DavidW comments on Deceptive Alignment is <1% Likely by Default

DavidW 21 Mar 2023 20:09 UTC
1 point
−1
Pre-trained models could conceivably have goals like predicting the next token, but they should be extremely myopic and not have situational awareness. In pre-training, a text model predicts tokens totally independently of each other, and nothing other than its performance on the next token depends directly on its output. The model makes the prediction, then that prediction is used to update the model. Otherwise, it doesn’t directly affect anything. Having a goal for something external to its next prediction could only be harmful for training performance, so it should not emerge. The one exception would be if it were already deceptively aligned, but this is a discussion of how deceptive alignment might emerge, so we are assuming that the model isn’t (yet) deceptively aligned.

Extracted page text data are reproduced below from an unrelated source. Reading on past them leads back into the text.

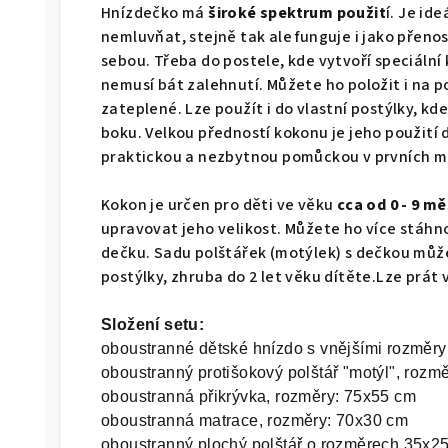
Hnízdečko má
široké spektrum použit
í. Je id
nemluvňat, stejně tak ale funguje i jako přeno
sebou. Třeba do postele, kde vytvoří speciální
nemusí bát zalehnutí. Můžete ho položit i na p
zateplené. Lze použít i do vlastní postýlky, kd
boku. Velkou předností kokonu je jeho použití 
praktickou a nezbytnou pomůckou v prvních mě
Kokon je určen pro děti ve věku
cca od 0 - 9 mě
upravovat jeho velikost. Můžete ho více stáhno
dečku. Sadu polštářek (motýlek) s dečkou může
postýlky, zhruba do 2 let věku dítěte.
Lze prát 
Složení setu:
oboustranné dětské hnízdo s vnějšími rozměry:
oboustranný protišokový polštář "motýl", rozm
oboustranná přikrývka, rozměry: 75x55 cm
oboustranná matrace, rozměry: 70x30 cm
oboustranný plochý polštář o rozměrech 35x2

I expect pre-training to creating something like a myopic prediction goal. Accomplishing this goal effectively would require sophisticated world modeling, but there would be no mechanism for the model to learn to optimize for a real-world goal. When the training mechanism switches to reinforcement learning, the model will not be deceptively aligned, and its goals will therefore evolve. The goals acquired in pre-training won’t be dangerous and should shift when the model switches to reinforcement learning.
This model would understand consequentialism, as do non-consequentialist humans, without having a consequentialist goal.